= Job item =
Repeat each line of the data below exactly, but skip the pictures.

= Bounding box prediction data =
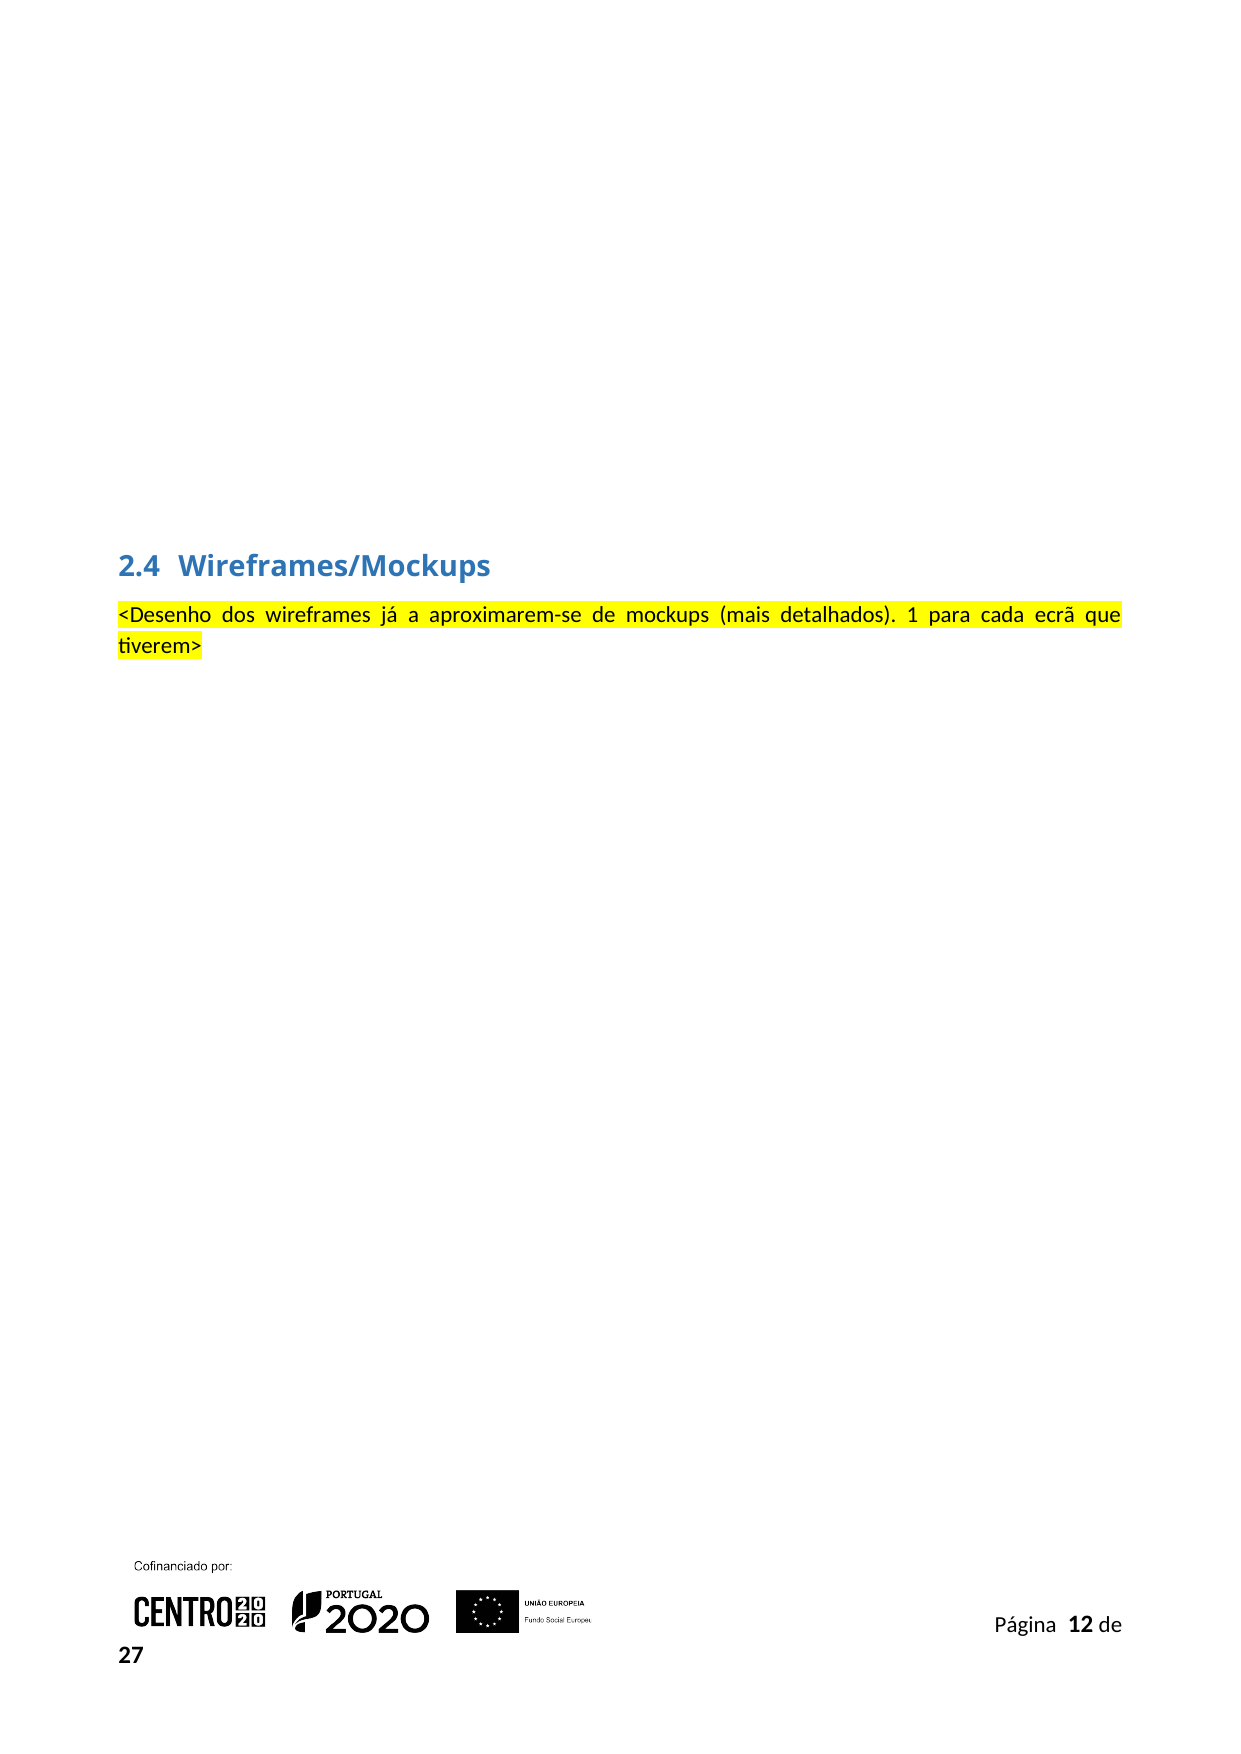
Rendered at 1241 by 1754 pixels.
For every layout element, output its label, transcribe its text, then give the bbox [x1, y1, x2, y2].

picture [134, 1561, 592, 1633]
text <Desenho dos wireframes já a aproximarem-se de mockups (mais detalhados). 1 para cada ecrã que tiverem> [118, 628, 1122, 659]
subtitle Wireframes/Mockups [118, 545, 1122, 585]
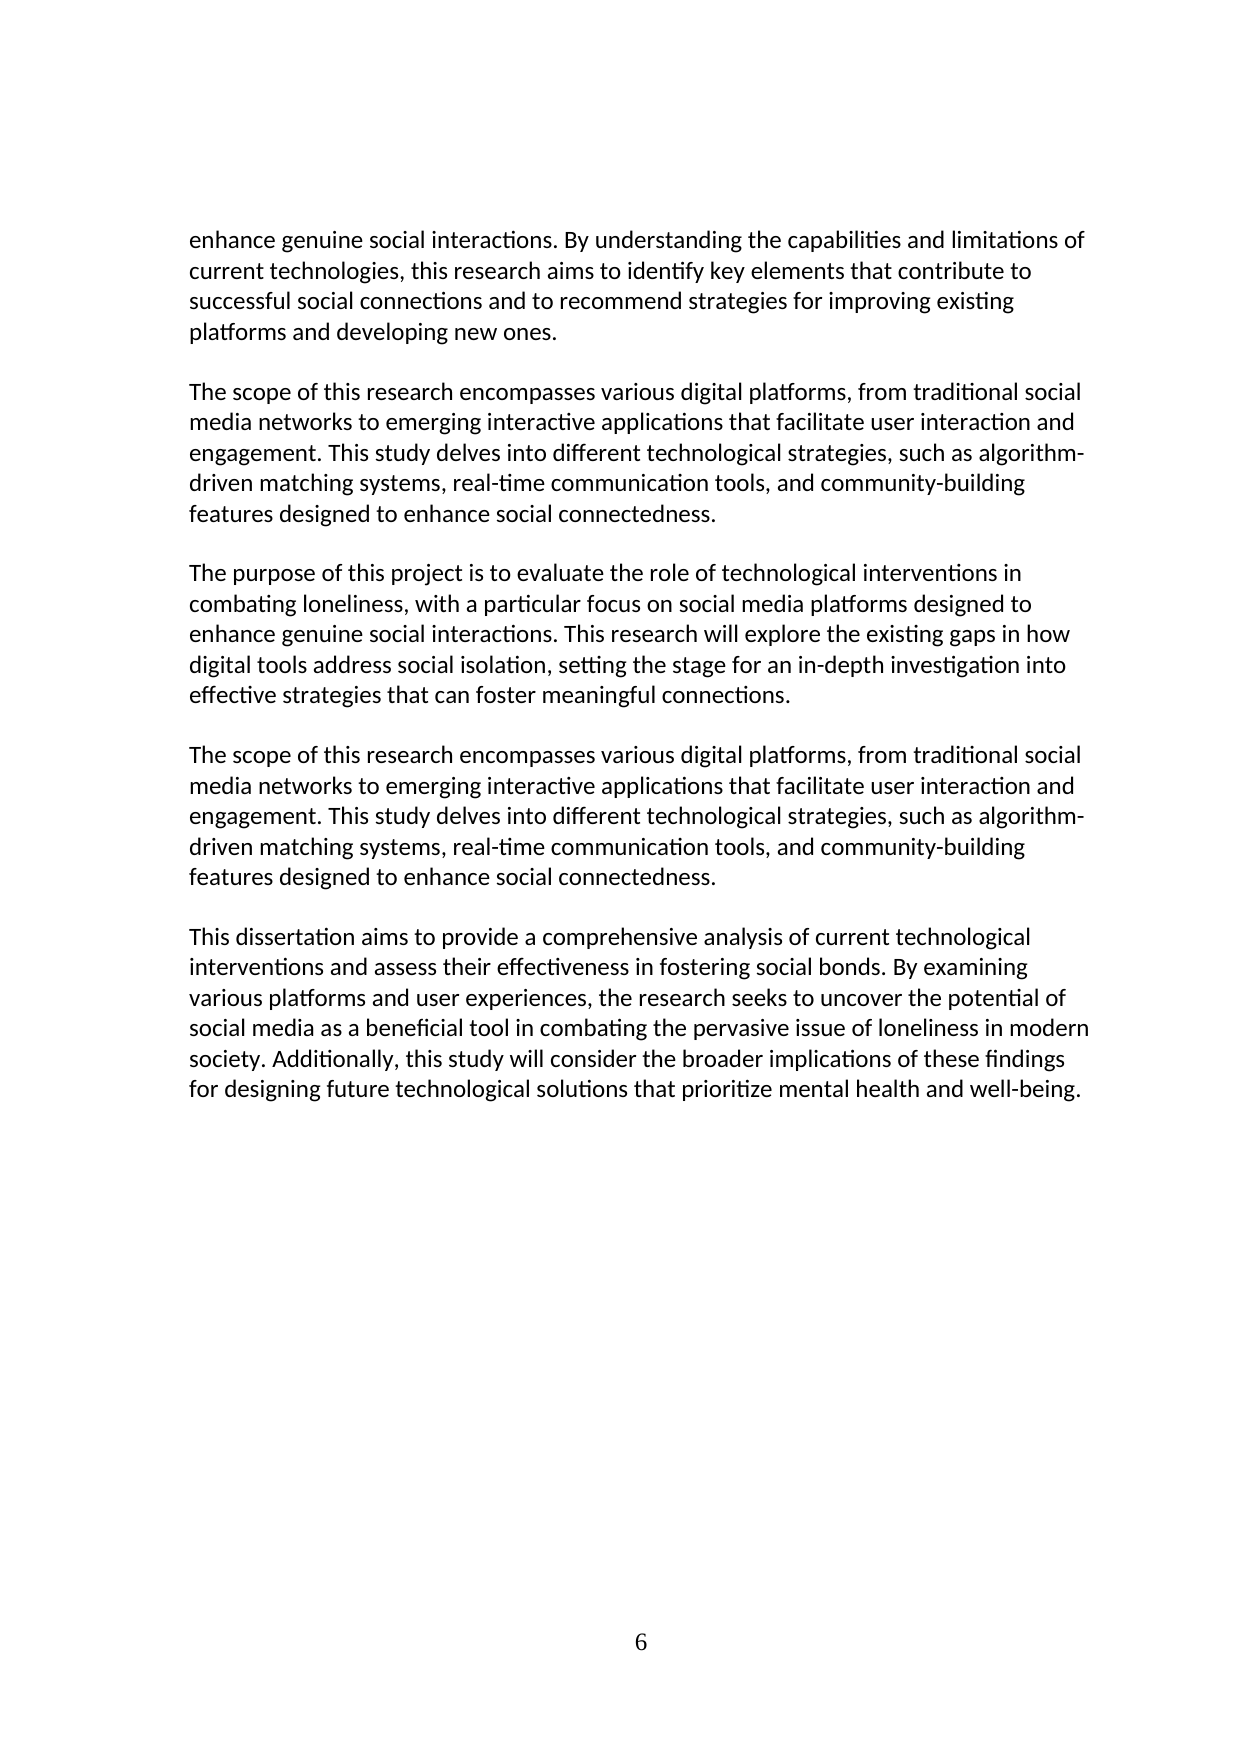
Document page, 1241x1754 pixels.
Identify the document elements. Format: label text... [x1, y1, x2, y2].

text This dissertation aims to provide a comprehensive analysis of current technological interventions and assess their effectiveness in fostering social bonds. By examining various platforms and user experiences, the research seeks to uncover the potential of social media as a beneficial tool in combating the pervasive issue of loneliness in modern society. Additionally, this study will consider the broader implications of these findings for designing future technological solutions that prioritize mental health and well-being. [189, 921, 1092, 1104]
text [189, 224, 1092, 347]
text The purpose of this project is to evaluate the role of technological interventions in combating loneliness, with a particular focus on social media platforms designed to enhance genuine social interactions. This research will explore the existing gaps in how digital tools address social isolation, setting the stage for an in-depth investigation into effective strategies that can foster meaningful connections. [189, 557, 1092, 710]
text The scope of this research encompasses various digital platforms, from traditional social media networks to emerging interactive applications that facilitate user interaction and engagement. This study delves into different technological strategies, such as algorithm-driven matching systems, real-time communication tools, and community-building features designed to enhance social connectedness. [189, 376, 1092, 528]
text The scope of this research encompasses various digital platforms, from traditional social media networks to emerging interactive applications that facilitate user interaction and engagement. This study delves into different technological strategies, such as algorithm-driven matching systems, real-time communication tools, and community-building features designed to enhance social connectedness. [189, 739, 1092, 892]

= Expected answer =
Rendered at 1241 by 1754 pixels.
For every layout element, output its label, transcribe its text, then give the bbox [x1, y1, x2, y2].

picture [134, 1561, 592, 1633]
text <Desenho dos wireframes já a aproximarem-se de mockups (mais detalhados). 1 para cada ecrã que tiverem> [118, 628, 1122, 659]
subtitle Wireframes/Mockups [118, 545, 1122, 585]
Document page, 1241x1754 pixels.
Identify the document elements. Format: label text... [x1, y1, x2, y2].

text This dissertation aims to provide a comprehensive analysis of current technological interventions and assess their effectiveness in fostering social bonds. By examining various platforms and user experiences, the research seeks to uncover the potential of social media as a beneficial tool in combating the pervasive issue of loneliness in modern society. Additionally, this study will consider the broader implications of these findings for designing future technological solutions that prioritize mental health and well-being. [189, 921, 1092, 1104]
text [189, 224, 1092, 347]
text The purpose of this project is to evaluate the role of technological interventions in combating loneliness, with a particular focus on social media platforms designed to enhance genuine social interactions. This research will explore the existing gaps in how digital tools address social isolation, setting the stage for an in-depth investigation into effective strategies that can foster meaningful connections. [189, 557, 1092, 710]
text The scope of this research encompasses various digital platforms, from traditional social media networks to emerging interactive applications that facilitate user interaction and engagement. This study delves into different technological strategies, such as algorithm-driven matching systems, real-time communication tools, and community-building features designed to enhance social connectedness. [189, 376, 1092, 528]
text The scope of this research encompasses various digital platforms, from traditional social media networks to emerging interactive applications that facilitate user interaction and engagement. This study delves into different technological strategies, such as algorithm-driven matching systems, real-time communication tools, and community-building features designed to enhance social connectedness. [189, 739, 1092, 892]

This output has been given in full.